Rick Perlstein Schools Mark Lilla
After discussing the forgotten lunacies of the conservative movement during its heyday of the 1950s and 1960s—including one Fred Schwarz, right-wing crackpot and author of You Can Trust the Communists: To be Communists—Rick Perlstein, who knows more about the American right than just about anyone, writes this:
The notion that conservatism has taken a new, and nuttier, turn has influential adherents whose distortions derail our ability to understand and contain it. In a recent New York Review of Books review of Corey Robin’s ground-breaking book The Reactionary Mind: Conservatism from Edmund Burke to Sarah Palin, which traces continuities in right-wing thought all the back to the seventeenth century, the distinguished political theorist Mark Lilla pronounced that “most of the turmoil in American politics recently is the result of changes in the clan structure of the right, with the decline of reality-based conservatives like William F. Buckley.” So what did a “reality-based conservative” like Buckley make of Fred Schwarz? Reader, he blurbed him, praising the good doctor for “instructing the people in what their leaders so clearly don’t know.” So, in fact, did Ronald Reagan, who in 1990 praised the quack’s “tireless dedication in trying to ensure the protection of freedom and human rights.” And here’s the late GOP heavyweight Jack Kemp, who wrote in praise of Schwarz’s 1996 memoir(Reagan is pictured with Schwarz on the flap): “How much I appreciate the fact that as much as anybody, including President Reagan, President Bush, and Pope John Paul … [Dr. Schwarz] has had the opportunity to educate literally thousands of young men and women all over the world in the struggle for democracy and freedom and the struggle against the tyranny of Communism.” The “establishment conservatives,” Reagan and Kemp, and the “nut,” Dr. Fred Schwarz, were never so far apart after all.
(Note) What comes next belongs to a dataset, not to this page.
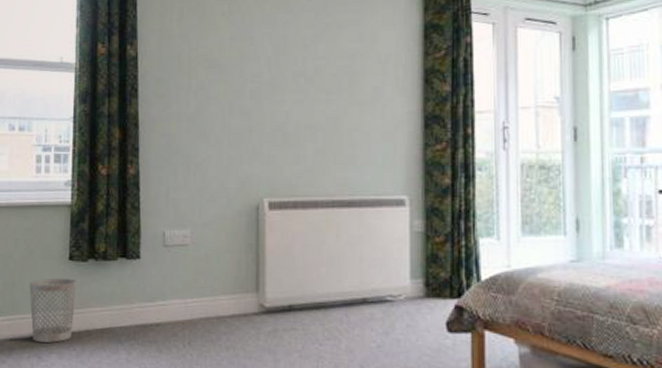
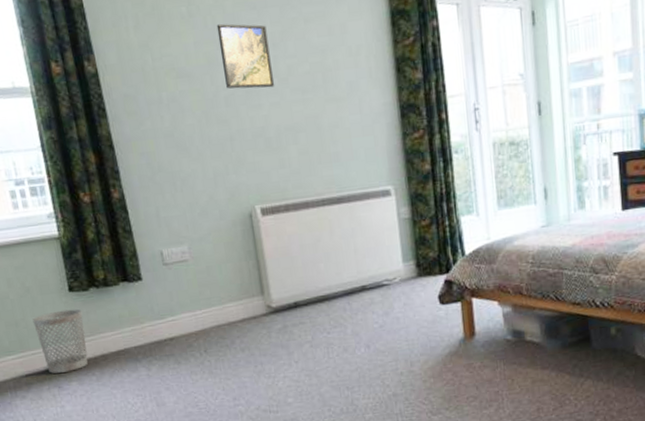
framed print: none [253,22,301,86] -> present [216,23,275,89]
You hear a lot about Ronald Reagan from the conservatives-are-nuttier-than-ever-before crowd: They praise him as a compromiser and point out, correctly, that he raised taxes seven of his eight years as president, in stark contrast to today’s Republicans, who refuse to raise them at all. Here’s the thing, as I wrote amid the hosannas after he died in 2004, during the awful reign of Bush: “It is a quirk of American culture that each generation of nonconservatives sees the right-wingers of its own generation as the scary ones, then chooses to remember the right-wingers of the last generation as sort of cuddly. In 1964, observers horrified by Barry Goldwater pined for the sensible Robert Taft, the conservative leader of the 1950s. When Reagan was president, liberals spoke fondly of sweet old Goldwater.”